■ **What you need to do**:
Please copy exactly the lines that begin with the one containing "left knee: (207, 641)" and end with the last line of the entries.

------ Provided data ------

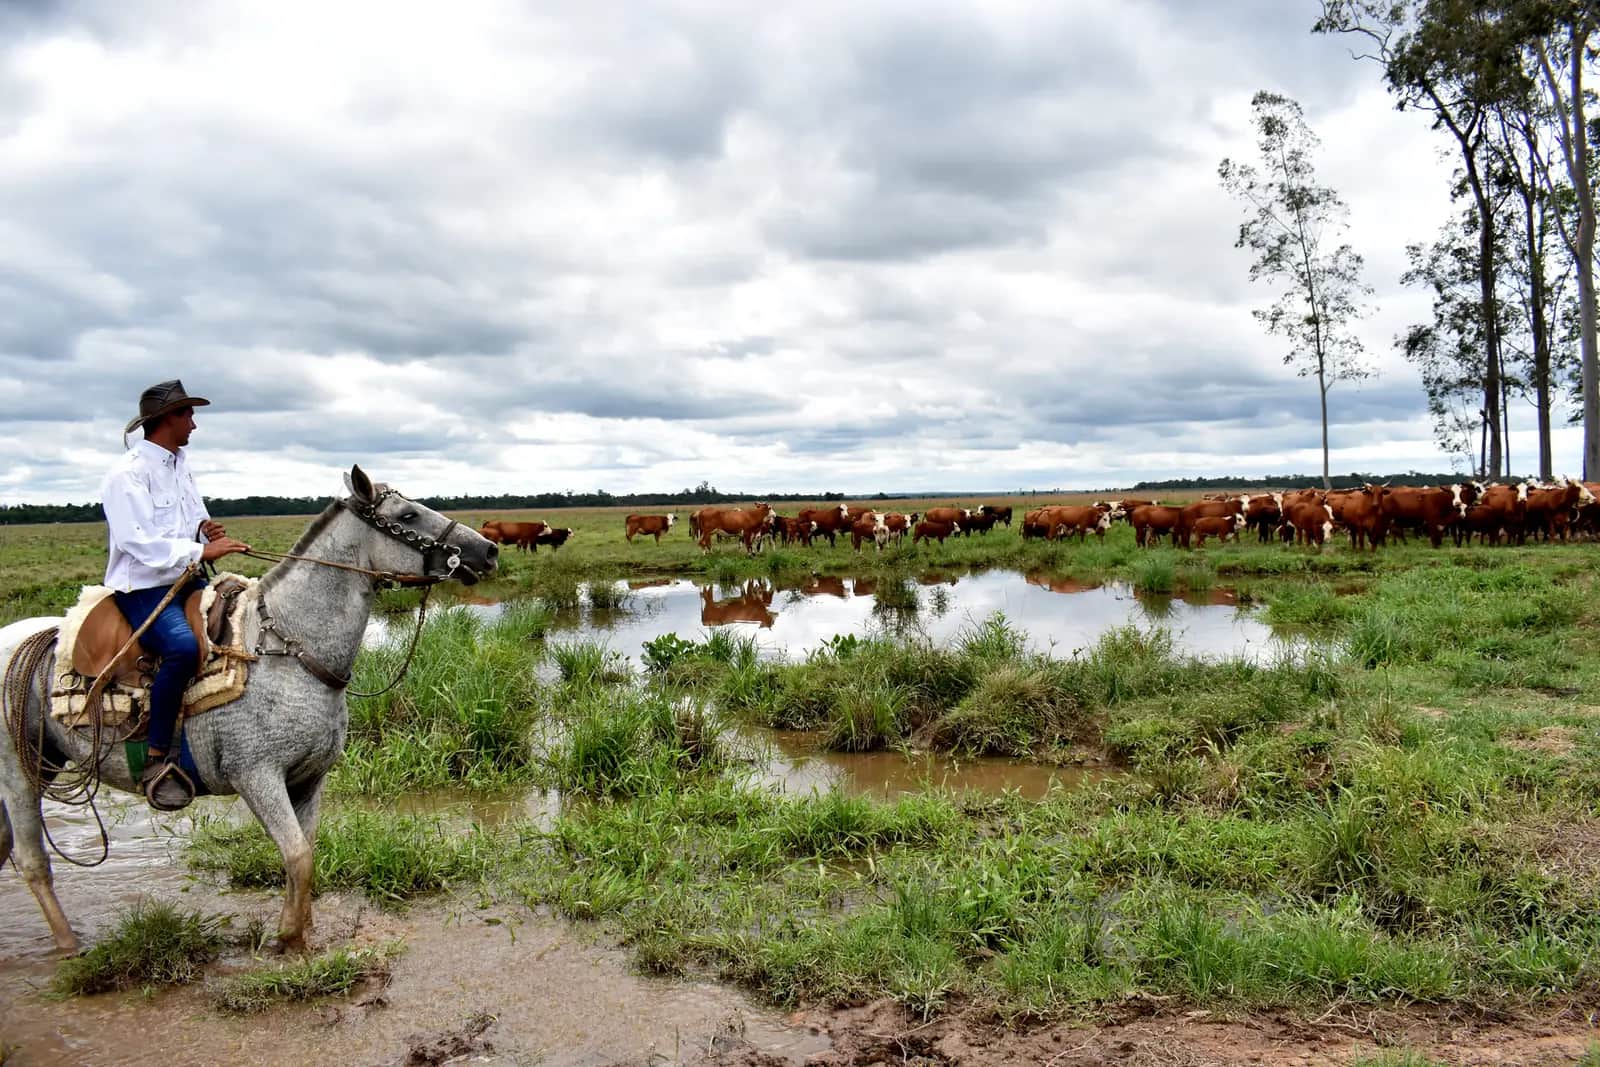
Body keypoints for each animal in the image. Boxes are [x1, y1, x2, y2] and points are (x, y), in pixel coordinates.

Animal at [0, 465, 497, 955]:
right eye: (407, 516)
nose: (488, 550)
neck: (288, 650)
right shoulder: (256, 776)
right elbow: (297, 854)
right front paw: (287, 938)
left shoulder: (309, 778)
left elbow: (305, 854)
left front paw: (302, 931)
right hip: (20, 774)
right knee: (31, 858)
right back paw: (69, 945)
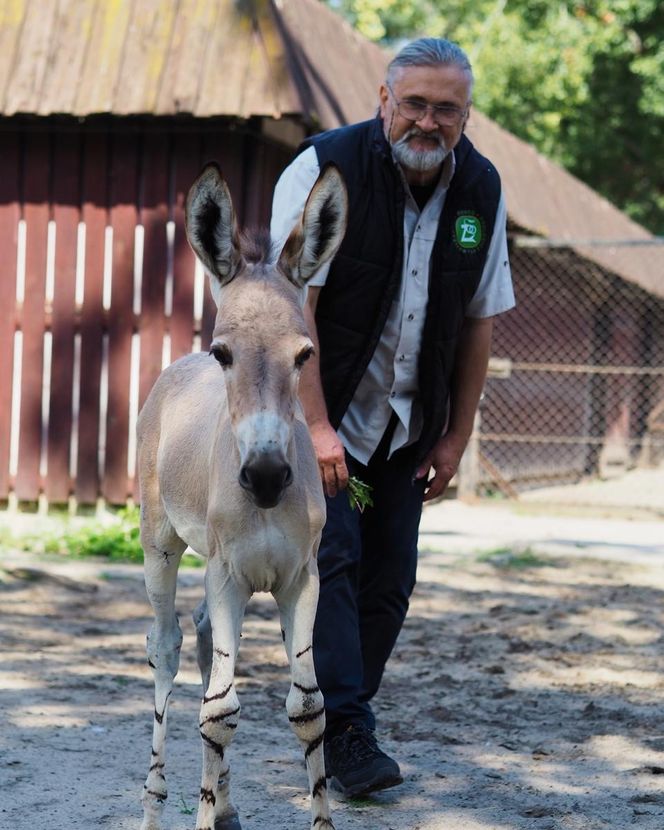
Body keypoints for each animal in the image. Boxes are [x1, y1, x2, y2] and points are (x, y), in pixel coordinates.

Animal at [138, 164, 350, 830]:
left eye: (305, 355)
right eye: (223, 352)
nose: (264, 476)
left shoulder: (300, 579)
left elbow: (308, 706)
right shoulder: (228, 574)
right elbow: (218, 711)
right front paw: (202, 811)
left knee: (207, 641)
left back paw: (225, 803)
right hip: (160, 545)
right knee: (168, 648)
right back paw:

------

■ **Output of the task**:
left knee: (207, 641)
left back paw: (225, 803)
right hip: (160, 545)
right knee: (168, 648)
right back paw:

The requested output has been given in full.